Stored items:
------------------------------------------------------------

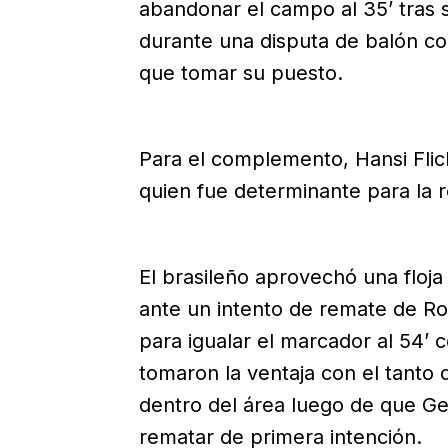
abandonar el campo al 35’ tras 
durante una disputa de balón c
que tomar su puesto.
Para el complemento, Hansi Flic
quien fue determinante para la r
El brasileño aprovechó una floja
ante un intento de remate de Ro
para igualar el marcador al 54’ co
tomaron la ventaja con el tanto
dentro del área luego de que Ger
rematar de primera intención.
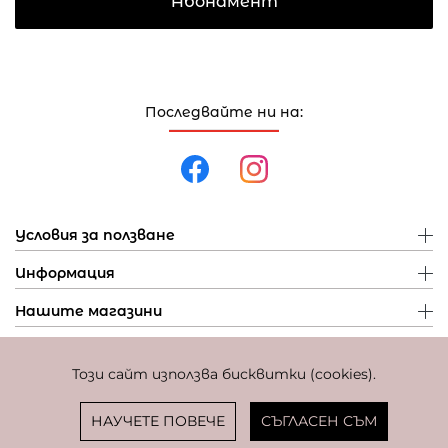
Абонамент
Последвайте ни на:
Условия за ползване
Информация
Нашите магазини
Този сайт използва бисквитки (cookies).
Политика за поверителност
Политика за бисквитки
Фиксиран курс за превалутиране: 1 EUR = 1,95583 BGN
НАУЧЕТЕ ПОВЕЧЕ
СЪГЛАСЕН СЪМ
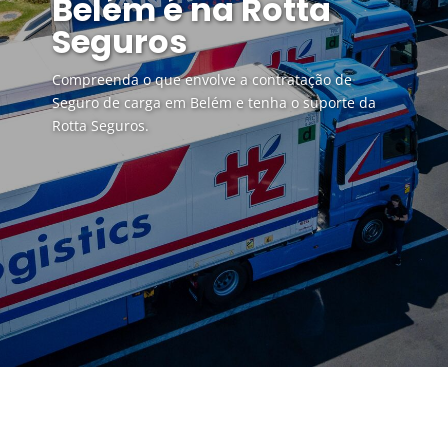
Belém é na Rotta
Seguros
Compreenda o que envolve a contratação de
Seguro de carga em Belém e tenha o suporte da
Rotta Seguros.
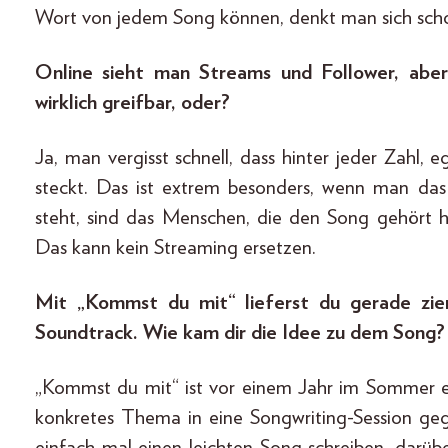
Wort von jedem Song können, denkt man sich schon
Online sieht man Streams und Follower, aber
wirklich greifbar, oder?
Ja, man vergisst schnell, dass hinter jeder Zahl
steckt. Das ist extrem besonders, wenn man das
steht, sind das Menschen, die den Song gehört ha
Das kann kein Streaming ersetzen.
Mit „Kommst du mit“ lieferst du gerade zi
Soundtrack. Wie kam dir die Idee zu dem Song?
„Kommst du mit“ ist vor einem Jahr im Sommer e
konkretes Thema in eine Songwriting-Session g
einfach mal einen leichten Song schreiben, darüb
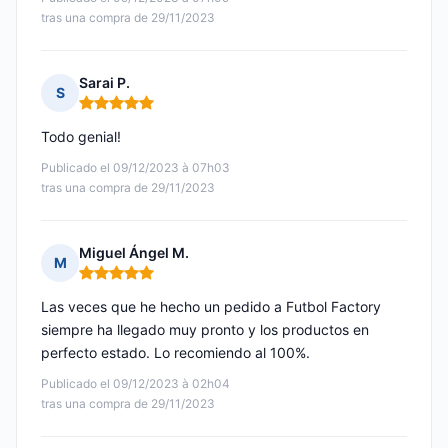
tras una compra de 29/11/2023
Sarai P.
S
Nota: 5 de 5
Todo genial!
Publicado el 09/12/2023 à 07h03
tras una compra de 29/11/2023
Miguel Ángel M.
M
Nota: 5 de 5
Las veces que he hecho un pedido a Futbol Factory
siempre ha llegado muy pronto y los productos en
perfecto estado. Lo recomiendo al 100%.
Publicado el 09/12/2023 à 02h04
tras una compra de 29/11/2023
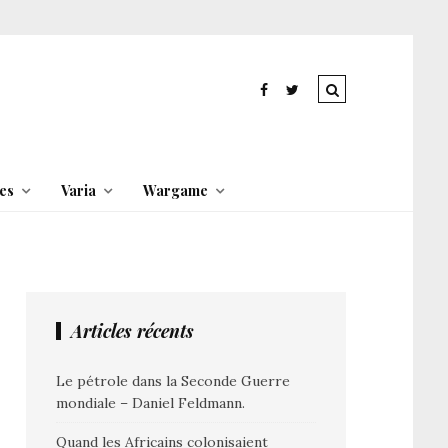
es
Varia
Wargame
Articles récents
Le pétrole dans la Seconde Guerre
mondiale – Daniel Feldmann.
Quand les Africains colonisaient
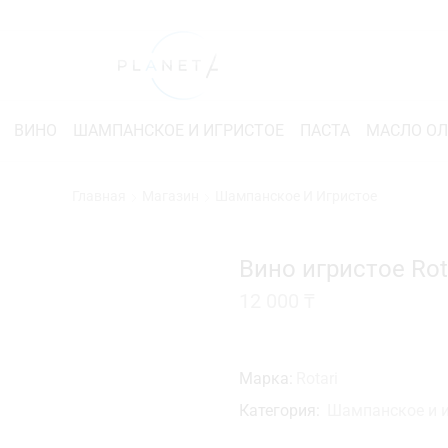
ВИНО
ШАМПАНСКОЕ И ИГРИСТОЕ
ПАСТА
МАСЛО О
Главная
Магазин
Шампанское И Игристое
Вино игристое Rota
12 000
₸
Марка:
Rotari
Категория:
Шампанское и и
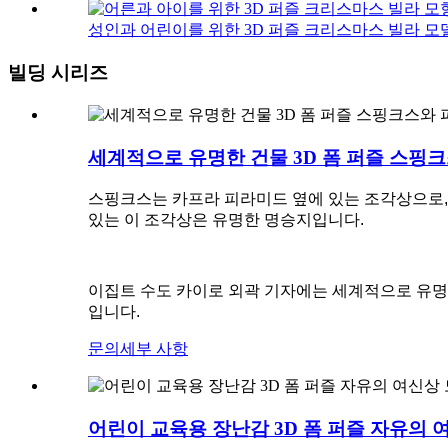
성인과 어린이를 위한 3D 퍼즐 크리스마스 빌라 모델 
빌딩 시리즈
세계적으로 유명한 건물 3D 폼 퍼즐 스핑크스
스핑크스는 카프라 피라미드 옆에 있는 조각상으로, 
있는 이 조각상은 유명한 명승지입니다.
이집트 수도 카이로 외곽 기자에는 세계적으로 유명
입니다.
문의
세부 사항
어린이 교육용 장난감 3D 폼 퍼즐 자유의 여신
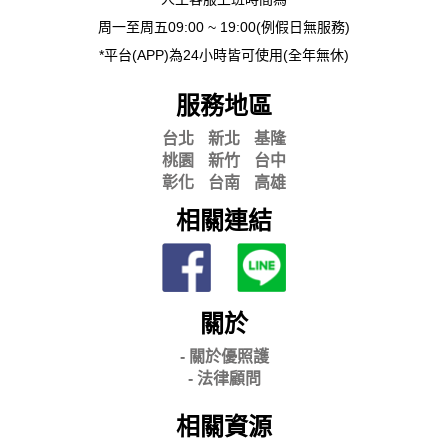
周一至周五09:00 ~ 19:00(例假日無服務)
*平台(APP)為24小時皆可使用(全年無休)
服務地區
台北
新北
基隆
桃園
新竹
台中
彰化
台南
高雄
相關連結
關於
- 關
於優照護
-
法律顧問
相關資源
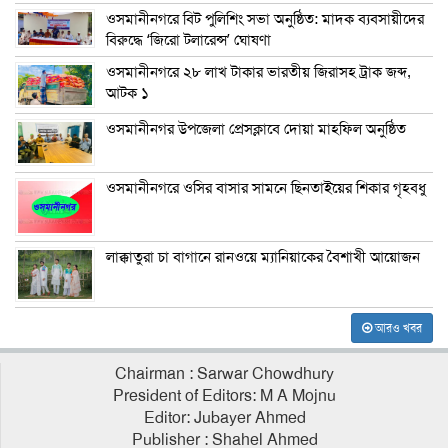
ওসমানীনগরে বিট পুলিশিং সভা অনুষ্ঠিত: মাদক ব্যবসায়ীদের
বিরুদ্ধে ‘জিরো টলারেন্স’ ঘোষণা
ওসমানীনগরে ২৮ লাখ টাকার ভারতীয় জিরাসহ ট্রাক জব্দ,
আটক ১
ওসমানীনগর উপজেলা প্রেসক্লাবে দোয়া মাহফিল অনুষ্ঠিত
ওসমানীনগরে ওসির বাসার সামনে ছিনতাইয়ের শিকার গৃহবধু
লাক্কাতুরা চা বাগানে রানওয়ে ম্যানিয়াকের বৈশাখী আয়োজন
আরও খবর
Chairman : Sarwar Chowdhury
President of Editors: M A Mojnu
Editor: Jubayer Ahmed
Publisher : Shahel Ahmed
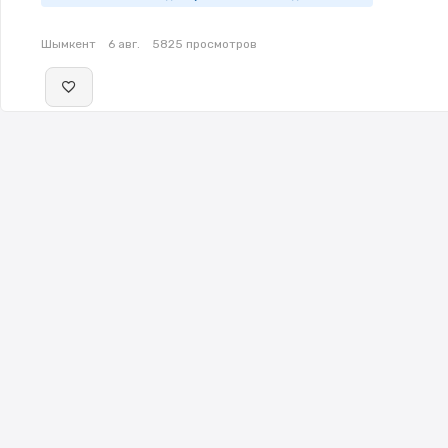
Шымкент
6 авг.
5825 просмотров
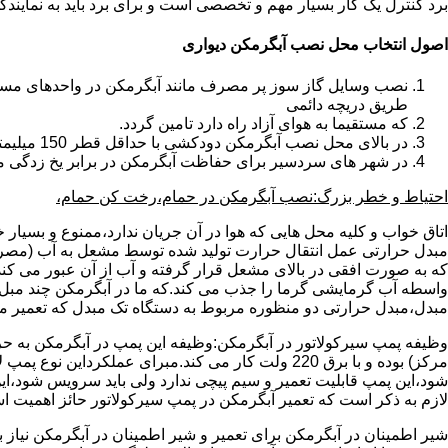
برد کنترل یک کار بسیار مهم و تخصصی است و برای برد باید به نمای
اصول انتخاب محل نصب آبگرمکن دیواری
طریق دریچه دائمی
که مستقیما به هوای آزاد راه دارد تامین گردد.
در بالای محل نصب آبگرمکن دودکشی با حداقل قطر 150 میلیمتر تعبیه شده باشد.
در شهر های سردسیر برای حفاظت آبگرمکن در برابر یخ زدگی م
احتیاط و خطر بزرگ:نصب آبگرمکن در حمام،رخت کن حمام،
اتاق خواب و کلیه محل هایی که هوا در آن جریان ندارد،ممنوع و بسیار
مبدل حرارتی عمل انتقال حرارت تولید شده توسط مشعل به آب (مصر
که به صورت افقی در بالای مشعل قرار گرفته و آب از آن عبور می کن
واسطه آب گرمایشی گرما را جذب می کند.که ما در آبگرمکن چند مبل مب
مبدل،مبدل حرارتی دو منظوره مربوط به دستگاه تک مبدل که تعمیر مب
وظیفه پمپ سیرکولاتور در آبگرمکن:وظیفه این پمپ در آبگرمکن به حر
مرکز) بوده و با برق 220 ولت کار می کند.مبرای ع
شود،این پمپ قابلیت تعمیر و سیم پیچی ندارد ولی باید سرویس شود،این
لازم به ذکر است که تعمیر آبگرمکن در پمپ سیرکولاتور حائز اهمیت ا
شیر اطمینان در آبگرمکن برای تعمیر و شیر اطمینان در آبگرمکن نیاز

------------------------------------------------------------

Your objective: The response must match the data line for line, from its first line through the line with "Rotta Seguros.", inclusive, and must leave out the pictures.

Reply to the exercise:
abandonar el campo al 35’ tras 
durante una disputa de balón c
que tomar su puesto.
Para el complemento, Hansi Flic
quien fue determinante para la r
El brasileño aprovechó una floja
ante un intento de remate de Ro
para igualar el marcador al 54’ co
tomaron la ventaja con el tanto
dentro del área luego de que Ger
rematar de primera intención.
Абонамент
Последвайте ни на:
Условия за ползване
Информация
Нашите магазини
Този сайт използва бисквитки (cookies).
Политика за поверителност
Политика за бисквитки
Фиксиран курс за превалутиране: 1 EUR = 1,95583 BGN
НАУЧЕТЕ ПОВЕЧЕ
СЪГЛАСЕН СЪМ
Belém é na Rotta
Seguros
Compreenda o que envolve a contratação de
Seguro de carga em Belém e tenha o suporte da
Rotta Seguros.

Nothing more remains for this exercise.